More generally, the growing season is inverted in the Southern Hemisphere so some crops that are difficult to store are cultivated in multiple locations around the world to try and overlap seasons.

There are also greenhouse and sub-optimal condition methods to keep produce available when it’s out of season in both hemispheres, but you may find that these out-of-season fruits and vegetables have been negatively impacted by poor growing conditions. Out-of-season apples are quite mealy.

The growing season varies based on where in the world you live. A lot of American produce comes from Mexico, which is closer to the equator and warm year round. The south and west also have longer growing seasons than the north. Between all this, there are enough harvests to cover the needs.

It depends a lot on the vegetable. Some, like root vegetables, can be stored for many months. Some, like lettuce and celery, can be grown almost year-round in places with a mild winter climate (like California and Florida, in the US). Some, like tomatoes and cucumbers, are grown in greenhouses almost year-round. Many fruits and a few vegetables that need a winter climate to grow, are grown in the southern hemisphere (especially Chile), where the seasons are reversed.

There’s a huge amount of logistics and technology that goes into making sure you always have a consistent selection of produce at the supermarket, but even so, you’ll probably find that the price and quality aren’t so great in the late winter and early spring.

There are ways to store many vegetables and fruits for longer periods of time — the average grocery store apple was picked over a year ago. Potatoes are also very hearty and can be stored for long periods of time. This is done through temperature, humidity, air mixture to slow or speed up ripening (I toured a produce distributor a couple years ago, and they had multiple banana rooms to take a giant shipment picked at same time and be able to spread them out over weeks in terms of ripening).

There are also ways to source from different regions of the world where growth seasons differ. Potatoes may come from Idaho for half the year and Peru the other half the year. For example, I notice that when I buy blueberries (which can’t be stored long term), they come from South America in the winter, the Southern US in early spring, and then gradually seem to move north… so March and April blueberries are from Florida, May and June ones from Georgia and South Carolina, July and August ones from Michigan.

Mostly cold storage. Sometimes imports and sometimes enclosed farmlands.

The harvesting season is still a huge thing but loses it’s importance with time. We can preserve our food with cold storage.
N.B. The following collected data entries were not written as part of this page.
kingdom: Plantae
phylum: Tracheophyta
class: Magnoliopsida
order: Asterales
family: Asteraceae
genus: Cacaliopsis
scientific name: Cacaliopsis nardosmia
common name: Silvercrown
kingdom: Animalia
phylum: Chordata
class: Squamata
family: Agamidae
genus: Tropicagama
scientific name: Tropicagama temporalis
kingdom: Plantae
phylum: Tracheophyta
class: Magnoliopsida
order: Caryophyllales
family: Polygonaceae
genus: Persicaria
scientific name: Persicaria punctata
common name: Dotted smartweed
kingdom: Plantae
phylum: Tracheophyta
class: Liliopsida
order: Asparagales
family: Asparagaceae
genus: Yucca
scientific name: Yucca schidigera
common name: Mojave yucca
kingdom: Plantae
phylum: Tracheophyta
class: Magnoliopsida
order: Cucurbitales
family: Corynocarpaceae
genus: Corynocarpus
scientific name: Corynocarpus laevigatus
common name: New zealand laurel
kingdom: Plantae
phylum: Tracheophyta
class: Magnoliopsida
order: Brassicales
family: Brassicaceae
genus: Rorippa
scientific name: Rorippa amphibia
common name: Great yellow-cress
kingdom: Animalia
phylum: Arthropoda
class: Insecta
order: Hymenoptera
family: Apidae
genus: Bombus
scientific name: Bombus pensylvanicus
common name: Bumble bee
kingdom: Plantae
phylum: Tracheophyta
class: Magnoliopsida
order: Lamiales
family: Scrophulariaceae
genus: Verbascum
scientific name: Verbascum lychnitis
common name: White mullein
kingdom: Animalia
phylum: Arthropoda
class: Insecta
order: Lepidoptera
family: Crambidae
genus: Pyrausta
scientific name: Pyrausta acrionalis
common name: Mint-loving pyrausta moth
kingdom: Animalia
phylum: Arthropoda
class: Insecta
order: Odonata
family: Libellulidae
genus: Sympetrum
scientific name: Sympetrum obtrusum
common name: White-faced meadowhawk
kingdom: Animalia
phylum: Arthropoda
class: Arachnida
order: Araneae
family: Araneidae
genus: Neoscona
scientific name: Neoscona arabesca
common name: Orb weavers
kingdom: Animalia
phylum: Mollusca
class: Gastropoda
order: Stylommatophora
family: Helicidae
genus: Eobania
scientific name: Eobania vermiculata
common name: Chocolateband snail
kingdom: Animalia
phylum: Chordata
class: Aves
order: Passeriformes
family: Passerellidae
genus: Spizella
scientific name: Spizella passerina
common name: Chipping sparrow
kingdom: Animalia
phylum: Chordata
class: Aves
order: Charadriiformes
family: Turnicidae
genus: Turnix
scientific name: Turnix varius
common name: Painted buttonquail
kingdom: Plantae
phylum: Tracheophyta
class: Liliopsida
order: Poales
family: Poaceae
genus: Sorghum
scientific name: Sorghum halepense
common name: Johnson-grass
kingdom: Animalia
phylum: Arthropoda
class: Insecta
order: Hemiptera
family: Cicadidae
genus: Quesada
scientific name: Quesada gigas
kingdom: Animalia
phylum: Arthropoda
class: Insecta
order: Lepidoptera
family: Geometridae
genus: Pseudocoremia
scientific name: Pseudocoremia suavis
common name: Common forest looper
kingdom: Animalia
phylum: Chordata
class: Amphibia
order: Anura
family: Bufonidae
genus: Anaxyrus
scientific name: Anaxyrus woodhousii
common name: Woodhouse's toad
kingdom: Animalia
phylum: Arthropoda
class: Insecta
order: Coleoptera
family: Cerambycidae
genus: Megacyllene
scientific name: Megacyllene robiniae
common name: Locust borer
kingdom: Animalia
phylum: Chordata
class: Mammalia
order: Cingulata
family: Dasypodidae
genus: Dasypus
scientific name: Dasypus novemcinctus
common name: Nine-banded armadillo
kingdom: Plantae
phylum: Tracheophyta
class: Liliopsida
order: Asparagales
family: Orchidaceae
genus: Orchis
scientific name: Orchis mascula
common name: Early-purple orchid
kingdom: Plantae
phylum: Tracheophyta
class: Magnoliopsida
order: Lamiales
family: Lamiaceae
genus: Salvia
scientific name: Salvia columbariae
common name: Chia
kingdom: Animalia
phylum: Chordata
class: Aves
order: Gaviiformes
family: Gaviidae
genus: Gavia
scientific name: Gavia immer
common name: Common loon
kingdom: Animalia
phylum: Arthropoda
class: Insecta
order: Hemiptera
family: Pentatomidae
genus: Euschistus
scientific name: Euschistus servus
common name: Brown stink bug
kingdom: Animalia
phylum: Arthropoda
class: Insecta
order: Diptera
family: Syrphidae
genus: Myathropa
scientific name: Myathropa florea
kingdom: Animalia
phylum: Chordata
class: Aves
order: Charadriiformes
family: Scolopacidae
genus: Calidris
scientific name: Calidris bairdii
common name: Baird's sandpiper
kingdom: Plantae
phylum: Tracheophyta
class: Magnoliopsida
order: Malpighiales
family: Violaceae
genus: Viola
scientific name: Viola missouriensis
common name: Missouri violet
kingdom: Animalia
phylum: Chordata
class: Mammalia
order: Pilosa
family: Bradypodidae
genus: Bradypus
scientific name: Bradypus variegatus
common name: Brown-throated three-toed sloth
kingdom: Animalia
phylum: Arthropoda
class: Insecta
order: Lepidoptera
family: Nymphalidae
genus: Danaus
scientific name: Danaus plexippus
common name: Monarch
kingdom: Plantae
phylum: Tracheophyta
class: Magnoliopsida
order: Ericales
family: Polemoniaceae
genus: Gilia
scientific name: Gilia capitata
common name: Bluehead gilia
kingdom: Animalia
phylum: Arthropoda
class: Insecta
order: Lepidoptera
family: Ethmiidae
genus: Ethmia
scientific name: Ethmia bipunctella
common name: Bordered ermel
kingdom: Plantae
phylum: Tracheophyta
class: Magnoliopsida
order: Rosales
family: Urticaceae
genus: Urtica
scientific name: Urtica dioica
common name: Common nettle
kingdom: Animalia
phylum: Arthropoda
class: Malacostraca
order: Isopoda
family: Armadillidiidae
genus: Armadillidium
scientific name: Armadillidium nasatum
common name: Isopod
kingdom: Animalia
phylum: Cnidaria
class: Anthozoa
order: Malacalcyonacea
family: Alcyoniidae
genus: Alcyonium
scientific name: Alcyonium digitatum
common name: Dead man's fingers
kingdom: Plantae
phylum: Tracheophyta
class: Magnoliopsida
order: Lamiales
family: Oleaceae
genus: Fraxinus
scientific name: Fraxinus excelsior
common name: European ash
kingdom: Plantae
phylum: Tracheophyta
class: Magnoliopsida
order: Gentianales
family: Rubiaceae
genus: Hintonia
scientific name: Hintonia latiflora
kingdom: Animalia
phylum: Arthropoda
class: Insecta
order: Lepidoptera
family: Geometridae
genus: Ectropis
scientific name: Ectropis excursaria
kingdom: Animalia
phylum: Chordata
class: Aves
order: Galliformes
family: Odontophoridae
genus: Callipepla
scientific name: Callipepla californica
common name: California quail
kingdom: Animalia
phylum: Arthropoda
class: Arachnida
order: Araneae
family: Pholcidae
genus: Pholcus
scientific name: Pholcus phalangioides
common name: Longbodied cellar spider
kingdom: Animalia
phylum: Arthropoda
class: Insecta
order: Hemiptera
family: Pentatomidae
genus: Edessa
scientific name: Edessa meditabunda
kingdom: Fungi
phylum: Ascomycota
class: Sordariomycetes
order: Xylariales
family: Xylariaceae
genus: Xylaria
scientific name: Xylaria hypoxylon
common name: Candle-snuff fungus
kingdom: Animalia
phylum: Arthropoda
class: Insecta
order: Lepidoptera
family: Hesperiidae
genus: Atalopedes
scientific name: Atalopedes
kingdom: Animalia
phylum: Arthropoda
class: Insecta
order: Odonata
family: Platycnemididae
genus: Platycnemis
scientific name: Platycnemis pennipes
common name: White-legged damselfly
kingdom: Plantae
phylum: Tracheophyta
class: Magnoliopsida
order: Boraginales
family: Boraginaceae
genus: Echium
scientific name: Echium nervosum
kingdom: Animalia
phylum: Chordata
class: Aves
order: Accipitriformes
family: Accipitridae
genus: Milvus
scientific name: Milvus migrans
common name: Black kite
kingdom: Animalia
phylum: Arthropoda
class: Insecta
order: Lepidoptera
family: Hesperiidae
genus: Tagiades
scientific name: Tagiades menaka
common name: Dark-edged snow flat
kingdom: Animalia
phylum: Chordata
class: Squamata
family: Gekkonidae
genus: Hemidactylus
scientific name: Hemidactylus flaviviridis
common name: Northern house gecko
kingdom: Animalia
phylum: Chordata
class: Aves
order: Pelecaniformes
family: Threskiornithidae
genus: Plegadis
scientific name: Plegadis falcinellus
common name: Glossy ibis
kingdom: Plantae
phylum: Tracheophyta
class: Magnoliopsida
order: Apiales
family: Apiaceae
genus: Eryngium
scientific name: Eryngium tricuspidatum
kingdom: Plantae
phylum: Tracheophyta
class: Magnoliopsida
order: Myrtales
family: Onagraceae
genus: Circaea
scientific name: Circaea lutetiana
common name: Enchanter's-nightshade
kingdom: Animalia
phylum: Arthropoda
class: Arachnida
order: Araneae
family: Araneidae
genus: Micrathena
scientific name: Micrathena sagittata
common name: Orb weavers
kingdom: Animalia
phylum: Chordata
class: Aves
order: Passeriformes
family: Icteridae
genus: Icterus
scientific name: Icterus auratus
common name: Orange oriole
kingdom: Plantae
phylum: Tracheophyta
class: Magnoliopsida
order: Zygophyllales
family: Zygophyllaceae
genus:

Think them like bigger fridges, large enough to take huge amounts of food to supply entire cities with it.

Imports are also a factor. There are many places that have warmer climates and they have more sunny and hot days in a year. This is crucial to grow vegetables. In short, the farmers in these kind of climates can double harvest.

Enclosed farmlands allow you to create your own climate. You can adjust the heat of the farmland and produce anything as long as you have the right soil characteristics and enough water.

Some are stored for a long time. Potatoes can be stored for months. Some are grown in different countries. It might be -40 here in Canada, but in Mexico, it’s still above freezing. And there are greenhouses which can produce veggies even in the -40 Canadian winters.